# Exercise details
The answer must consist only of the lines in the records below from the line with "Marchesi, Chiara Zampieri, Nico Salmaso" to the line with "Hypsarrhythmia", both included, copied word for word with every picture left out.

(Page images and extracted text)
Content starts
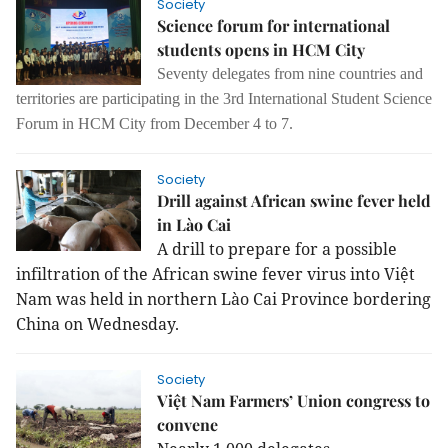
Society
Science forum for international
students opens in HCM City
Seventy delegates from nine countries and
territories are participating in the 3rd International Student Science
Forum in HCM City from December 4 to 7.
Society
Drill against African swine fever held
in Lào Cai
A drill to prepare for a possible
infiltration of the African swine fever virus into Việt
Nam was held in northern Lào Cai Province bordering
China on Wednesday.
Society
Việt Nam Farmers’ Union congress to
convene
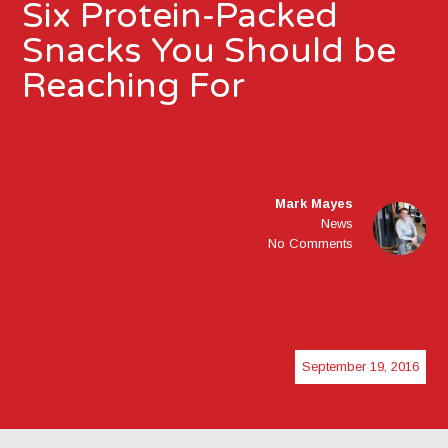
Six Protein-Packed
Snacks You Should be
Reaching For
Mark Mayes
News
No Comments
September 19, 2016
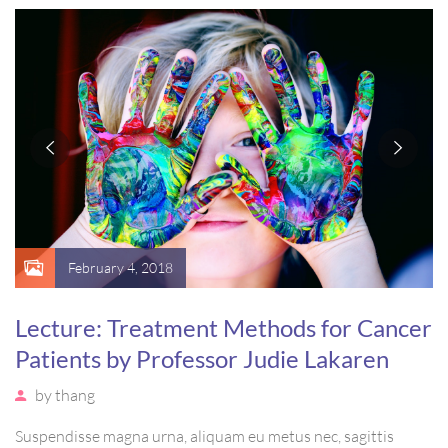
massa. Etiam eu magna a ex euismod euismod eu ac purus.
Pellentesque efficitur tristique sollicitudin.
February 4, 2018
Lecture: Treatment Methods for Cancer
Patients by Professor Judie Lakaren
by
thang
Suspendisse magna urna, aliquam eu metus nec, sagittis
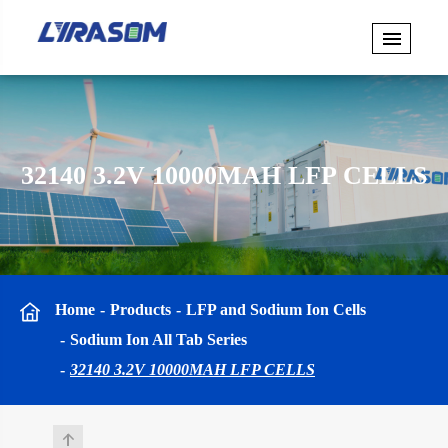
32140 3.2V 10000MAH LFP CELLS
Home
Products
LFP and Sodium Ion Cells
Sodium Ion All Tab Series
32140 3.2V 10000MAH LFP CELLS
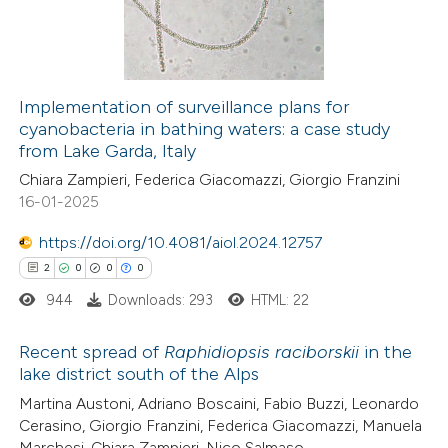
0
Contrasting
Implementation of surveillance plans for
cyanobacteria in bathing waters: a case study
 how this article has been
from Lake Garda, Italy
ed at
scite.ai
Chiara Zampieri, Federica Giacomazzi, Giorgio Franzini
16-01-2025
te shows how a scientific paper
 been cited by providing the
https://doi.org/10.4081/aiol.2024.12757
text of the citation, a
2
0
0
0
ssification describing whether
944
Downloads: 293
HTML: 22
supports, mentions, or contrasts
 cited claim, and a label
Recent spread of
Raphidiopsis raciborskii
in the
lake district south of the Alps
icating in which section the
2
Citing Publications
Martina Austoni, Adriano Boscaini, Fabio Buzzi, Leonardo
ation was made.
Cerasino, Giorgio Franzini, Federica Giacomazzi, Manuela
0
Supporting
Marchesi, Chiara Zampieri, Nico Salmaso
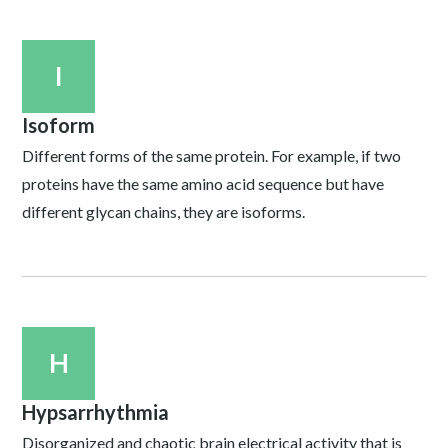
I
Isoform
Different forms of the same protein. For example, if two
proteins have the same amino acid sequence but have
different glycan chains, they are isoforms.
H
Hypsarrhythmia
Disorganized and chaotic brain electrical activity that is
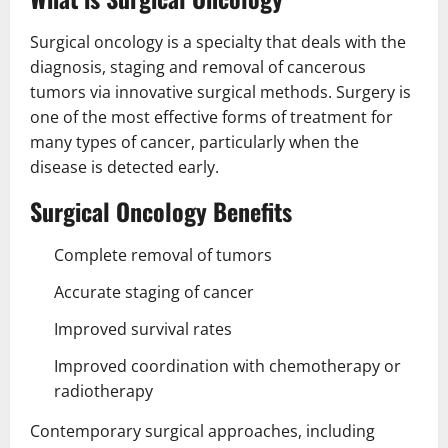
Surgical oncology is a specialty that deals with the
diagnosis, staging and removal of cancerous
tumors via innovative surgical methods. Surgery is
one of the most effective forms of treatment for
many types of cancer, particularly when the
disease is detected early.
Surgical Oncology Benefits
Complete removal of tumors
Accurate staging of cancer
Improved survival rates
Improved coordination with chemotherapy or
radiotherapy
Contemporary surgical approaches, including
Content ends
# The completed task
Marchesi, Chiara Zampieri, Nico Salmaso
I
Isoform
Different forms of the same protein. For example, if two
proteins have the same amino acid sequence but have
different glycan chains, they are isoforms.
H
Hypsarrhythmia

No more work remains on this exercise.